Scams utilising cryptocurrencies can be particularly effective for smaller investors who may be desperate to make a “fast buck” given the enormous sums that some crypto investors made during the boom. Fake endorsements from famous people are another frequent scam.

According to the Federal Trade Commission, scammers posing as Elon Musk stole millions of dollars from US consumers in cryptocurrency thefts last year. UK authorities have warned that similar scams are now taking place in their country.

People are also falling for “pump-and-dump” schemes, in which thieves fudge cryptocurrency prices before selling them to retail investors just before the market drops.

Consumer investment in high-risk asset classes has been a source of concern for the Financial Conduct Authority on numerous occasions. The regulatory body issued guidelines for businesses that promote these goods in August and prohibited incentives like “refer a friend” payments.

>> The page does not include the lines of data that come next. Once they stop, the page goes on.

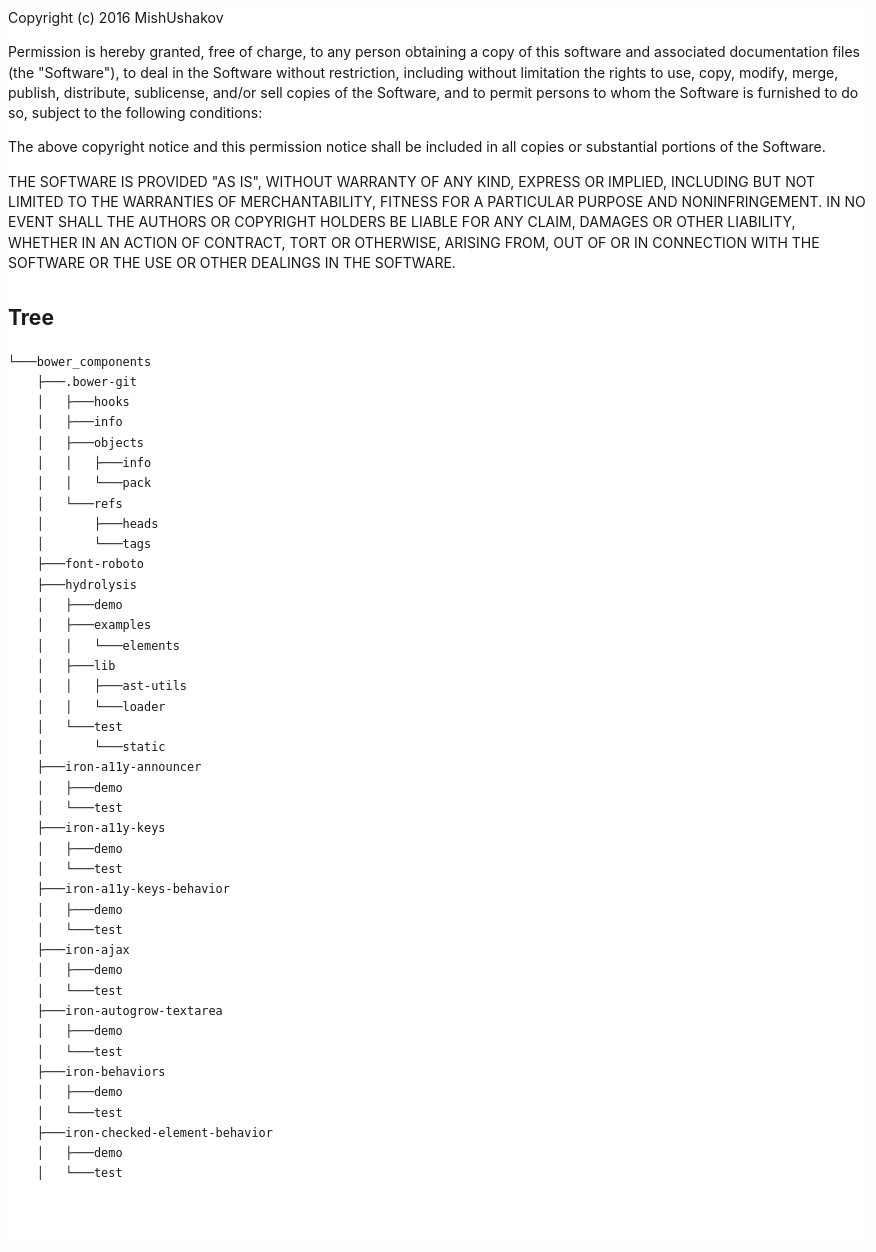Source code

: Copyright (c) 2016 MishUshakov

Permission is hereby granted, free of charge, to any person obtaining a copy
of this software and associated documentation files (the "Software"), to deal
in the Software without restriction, including without limitation the rights
to use, copy, modify, merge, publish, distribute, sublicense, and/or sell
copies of the Software, and to permit persons to whom the Software is
furnished to do so, subject to the following conditions:

The above copyright notice and this permission notice shall be included in all
copies or substantial portions of the Software.

THE SOFTWARE IS PROVIDED "AS IS", WITHOUT WARRANTY OF ANY KIND, EXPRESS OR
IMPLIED, INCLUDING BUT NOT LIMITED TO THE WARRANTIES OF MERCHANTABILITY,
FITNESS FOR A PARTICULAR PURPOSE AND NONINFRINGEMENT. IN NO EVENT SHALL THE
AUTHORS OR COPYRIGHT HOLDERS BE LIABLE FOR ANY CLAIM, DAMAGES OR OTHER
LIABILITY, WHETHER IN AN ACTION OF CONTRACT, TORT OR OTHERWISE, ARISING FROM,
OUT OF OR IN CONNECTION WITH THE SOFTWARE OR THE USE OR OTHER DEALINGS IN THE
SOFTWARE.
</pre>


## Tree

<pre><code>└───bower_components
    ├───.bower-git
    │   ├───hooks
    │   ├───info
    │   ├───objects
    │   │   ├───info
    │   │   └───pack
    │   └───refs
    │       ├───heads
    │       └───tags
    ├───font-roboto
    ├───hydrolysis
    │   ├───demo
    │   ├───examples
    │   │   └───elements
    │   ├───lib
    │   │   ├───ast-utils
    │   │   └───loader
    │   └───test
    │       └───static
    ├───iron-a11y-announcer
    │   ├───demo
    │   └───test
    ├───iron-a11y-keys
    │   ├───demo
    │   └───test
    ├───iron-a11y-keys-behavior
    │   ├───demo
    │   └───test
    ├───iron-ajax
    │   ├───demo
    │   └───test
    ├───iron-autogrow-textarea
    │   ├───demo
    │   └───test
    ├───iron-behaviors
    │   ├───demo
    │   └───test
    ├───iron-checked-element-behavior
    │   ├───demo
    │   └───test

A number of UK banks have taken action to restrict or prohibit payments to cryptocurrency exchanges, blaming the recent spike in fraud. 

Last week, digital bank Starling became the most recent to do so, strengthening regulations on both incoming and outgoing cryptocurrency transactions.

Despite prospective benefits, it was stated that the speculative assets were currently “high-risk and widely utilised for illicit reasons.”

The scandal surrounding FTX’s failure has shocked other significant players in the market and driven cryptocurrency prices into free fall. According to data collector CoinGecko, the price of one bitcoin has dropped from $54,500 to $16,500.